What are the possible complications of RK surgery?
Temporary Light sensitivity All patients experience this symptom (also referred to as glare) to some degree. This usually passes after 48 to 72 hours.
Starbursting Effect Some patients can observe a transient effect when observing bright lights especially during evening hours. This is generated by reflection of light from the edge of incisions overlying the pupil, especially in those individuals requiring longer incisions to correct larger degrees of myopia. The vast majority of patients with this complication will improve spontaneously in 4 to 6 months.
Fluctuation in Vision Following surgery visual acuity can be unstable, clear at times while blurry at other times. In general, this a function of corneal instability which follows the placement of deep incisions. As the cornea heals, the duration and degree of visual fluctuation will diminish. This is directly related to the amount of surgery, i.e., the number and length of incisions. Those who have RK surgery for a larger amount of myopia can therefore expect more instability for a longer duration of time.
Undercorrection It has been reported that as many as 30% of RK patients will be left with some degree of under correction. Some of these patients will require further surgery or enhancements determined by visual needs. These enhancement procedures consist of adding additional incisions or lengthening those that have been previously placed .
Overcorrections Because of the precision afforded by existing databases this is a rare occurrence. Most patients do experience a short period of secondary hyperopia (far sightedness) which passes spontaneously in 24 to 48 hours. For those with persistent, symptomatic over correction, surgical intervention either through placement of incision sutures or excimer laser photoablation (see below) might be necessary. Long-term observation of patients who were enrolled in the original PERK study has indicated that there is a tendency towards the development of a progressive effect of RK surgery in as many as 22% of patients. This has generated some concern among refractive surgeons, who, as mentioned before, are now favoring RK surgery on only those with low degrees of myopia requiring much less surgery.

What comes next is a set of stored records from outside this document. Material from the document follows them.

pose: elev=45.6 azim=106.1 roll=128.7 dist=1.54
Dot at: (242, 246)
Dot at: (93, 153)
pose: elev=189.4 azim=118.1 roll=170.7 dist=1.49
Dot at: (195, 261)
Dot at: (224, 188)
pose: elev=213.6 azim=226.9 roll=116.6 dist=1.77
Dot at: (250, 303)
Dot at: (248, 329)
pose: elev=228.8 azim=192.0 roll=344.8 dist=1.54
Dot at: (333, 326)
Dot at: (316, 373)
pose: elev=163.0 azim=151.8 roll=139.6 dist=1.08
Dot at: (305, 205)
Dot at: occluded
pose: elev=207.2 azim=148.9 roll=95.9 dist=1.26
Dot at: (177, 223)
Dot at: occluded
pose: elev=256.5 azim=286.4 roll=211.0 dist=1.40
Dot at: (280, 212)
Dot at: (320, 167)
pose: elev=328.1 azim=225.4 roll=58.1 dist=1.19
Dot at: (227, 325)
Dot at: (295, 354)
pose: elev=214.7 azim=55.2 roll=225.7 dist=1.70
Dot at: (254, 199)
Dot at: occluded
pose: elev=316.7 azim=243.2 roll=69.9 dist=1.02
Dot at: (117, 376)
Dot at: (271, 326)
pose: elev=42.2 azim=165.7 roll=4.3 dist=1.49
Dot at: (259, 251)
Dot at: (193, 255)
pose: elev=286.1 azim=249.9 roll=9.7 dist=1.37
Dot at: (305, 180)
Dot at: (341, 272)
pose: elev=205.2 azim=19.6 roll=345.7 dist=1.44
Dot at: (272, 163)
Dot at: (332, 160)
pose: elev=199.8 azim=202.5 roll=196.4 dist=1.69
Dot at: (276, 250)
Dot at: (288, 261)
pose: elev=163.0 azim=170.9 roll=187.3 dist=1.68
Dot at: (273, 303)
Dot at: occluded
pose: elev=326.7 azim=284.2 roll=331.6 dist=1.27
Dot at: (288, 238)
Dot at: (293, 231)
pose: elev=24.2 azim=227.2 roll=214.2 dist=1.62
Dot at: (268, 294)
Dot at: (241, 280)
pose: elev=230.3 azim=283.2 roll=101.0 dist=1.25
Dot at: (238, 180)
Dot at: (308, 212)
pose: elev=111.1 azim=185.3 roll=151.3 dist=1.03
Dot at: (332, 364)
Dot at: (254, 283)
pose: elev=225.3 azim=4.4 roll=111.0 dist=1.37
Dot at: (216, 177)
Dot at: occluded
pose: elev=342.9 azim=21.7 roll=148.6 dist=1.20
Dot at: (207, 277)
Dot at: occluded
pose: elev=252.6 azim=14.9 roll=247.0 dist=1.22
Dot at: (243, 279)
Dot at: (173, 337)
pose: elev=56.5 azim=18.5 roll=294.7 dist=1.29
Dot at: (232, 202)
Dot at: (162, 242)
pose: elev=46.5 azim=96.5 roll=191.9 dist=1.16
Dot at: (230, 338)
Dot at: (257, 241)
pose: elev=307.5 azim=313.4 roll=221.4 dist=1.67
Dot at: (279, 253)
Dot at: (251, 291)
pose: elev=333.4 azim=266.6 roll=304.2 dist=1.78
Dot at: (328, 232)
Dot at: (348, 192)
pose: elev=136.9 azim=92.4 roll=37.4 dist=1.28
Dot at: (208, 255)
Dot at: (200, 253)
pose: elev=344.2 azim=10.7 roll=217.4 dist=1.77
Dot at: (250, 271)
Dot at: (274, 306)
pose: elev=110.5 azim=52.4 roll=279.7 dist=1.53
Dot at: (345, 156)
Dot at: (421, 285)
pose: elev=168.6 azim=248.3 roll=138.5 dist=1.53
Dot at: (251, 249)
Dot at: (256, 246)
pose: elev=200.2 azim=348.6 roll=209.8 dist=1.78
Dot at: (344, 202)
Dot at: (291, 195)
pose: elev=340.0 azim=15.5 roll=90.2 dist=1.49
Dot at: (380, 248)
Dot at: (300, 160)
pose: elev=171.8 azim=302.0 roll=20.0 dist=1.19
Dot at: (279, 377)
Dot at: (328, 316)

What is Astigmatic Keratotomy?
Astigmatism refers to another focusing problem generated from the two prime lenses of the eye- the cornea (primarily) and the crystalline lens (occasionally). In this condition the eye does not focus to a point because the surface of the cornea (or lens) is not spherical or round in shape. Instead, the surface is ovoid or oval, having one axis of curvature which is steep and another flat. The net effect is a surface that is shaped much like the back of a spoon or a football. In using astigmatic keratotomy, the refractive surgeon aims to alleviate this anomaly in curvature through the placement of short, deep linear or arcuate (curved) incisions. The technique makes use of the same RK technology described above. The steep axis of the cornea is identified and precise incisions are placed to cause a predictable flattening effect and create a more spherical cornea
These incisions are often placed at the same time that RK surgery is performed for those with combined myopic and astigmatic focusing problems.
Patients must consult with an ophthalmologist who can provide the appropriate level of care necessary.